= William John Townsend =

British Methodist minister

William John Townsend (20 January 1835 – 7 March 1915) was a British minister of the Methodist New Connexion. He wrote on theology and the history of Methodism, writing biographies of Robert Morrison and Alexander Kilham. He also wrote a book on scholastic philosophy.

==Life==
William John Townsend was born in Newcastle-upon-Tyne, the son of Joseph and Mary Townsend. He was educated at Percy Street Academy in Newcastle. He worked in business for several years, before studying at Ranmoor College in Sheffield and becoming a minister of the Methodist New Connexion in 1860. He was President of the Methodist New Connexion Conference in 1886, and edited the Methodist New Connexion from 1893 to 1897.

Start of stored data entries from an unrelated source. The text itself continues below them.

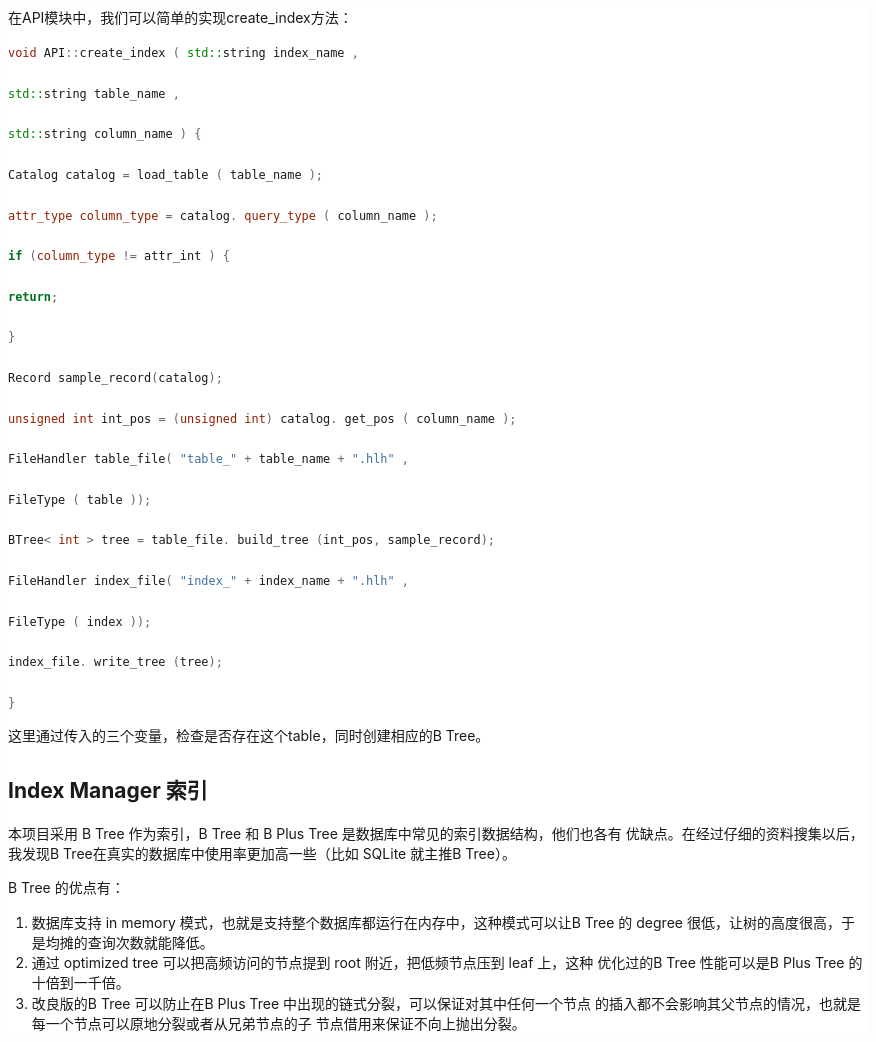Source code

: 
在API模块中，我们可以简单的实现create_index方法：

```cpp
void API::create_index ( std::string index_name ,

std::string table_name ,

std::string column_name ) {

Catalog catalog = load_table ( table_name );

attr_type column_type = catalog. query_type ( column_name );

if (column_type != attr_int ) {

return;

}

Record sample_record(catalog);

unsigned int int_pos = (unsigned int) catalog. get_pos ( column_name );

FileHandler table_file( "table_" + table_name + ".hlh" ,

FileType ( table ));

BTree< int > tree = table_file. build_tree (int_pos, sample_record);

FileHandler index_file( "index_" + index_name + ".hlh" ,

FileType ( index ));

index_file. write_tree (tree);

}
```

这里通过传入的三个变量，检查是否存在这个table，同时创建相应的B Tree。


## Index Manager 索引

本项目采用 B Tree 作为索引，B Tree 和 B Plus Tree 是数据库中常见的索引数据结构，他们也各有
优缺点。在经过仔细的资料搜集以后，我发现B Tree在真实的数据库中使用率更加高一些（比如
SQLite 就主推B Tree）。

B Tree 的优点有：

1. 数据库支持 in memory 模式，也就是支持整个数据库都运行在内存中，这种模式可以让B
    Tree 的 degree 很低，让树的高度很高，于是均摊的查询次数就能降低。
2. 通过 optimized tree 可以把高频访问的节点提到 root 附近，把低频节点压到 leaf 上，这种
    优化过的B Tree 性能可以是B Plus Tree 的十倍到一千倍。
3. 改良版的B Tree 可以防止在B Plus Tree 中出现的链式分裂，可以保证对其中任何一个节点
    的插入都不会影响其父节点的情况，也就是每一个节点可以原地分裂或者从兄弟节点的子
    节点借用来保证不向上抛出分裂。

The Great Schoolmen of the Middle Ages (1881) tried to provide "a fairer and higher estimate of the great Schoolmen" than as "solemn triflers [...] or as mere metaphysical gymnasts", and sketch a "rationale of Scholasticism":

receiving the mass of Church dogma as an act of faith, it was the earnest, persevering laborious effort of the Schoolmen to justify the particulars of that mass of dogma to their reason and understanding [...] They failed, but their failure was really their greatest victory [...] Out of the patient faith, the consecrated lives, the high reasonings, [...] there have come victories of faith, experiences of freedom, attainments of truth, possibilities of facile expression of the noblest subjects, the unrestrained exercise of reason and conscience.

==Works==
- Madagascar: its missionaries and martyrs, 1880.
- The great schoolmen of the middle ages. An account of their lives, and the services they rendered to the church and the world, 1881.
- Robert Morrison: the pioneer of Chinese missions, 1888.
- Alexander Kilham: the first Methodist reformer, 1889.
- James Stacey, D.D.: reminiscences and memorials, 1891.
- A handbook of Christian doctrine, 1897.
- A handbook for the Methodist New Connexion containing information of its doctrines, ministers, churches, institutions, legal relations, &c, 1899.
- Life of Oliver Cromwell: Tercentenary celebration, 1900.
- The great symbols, 1901.
- 'Sketch of the history of popular education in England and Wales', in The Free churchman's guide to the Education Act by Edmund C. Rawlings, 1902.
- As a king ready to the battle, 1904.
- The story of Methodist Union, 1905.
- (with H. B. Workman and G. Eayrs) A new history of Methodism, 1909.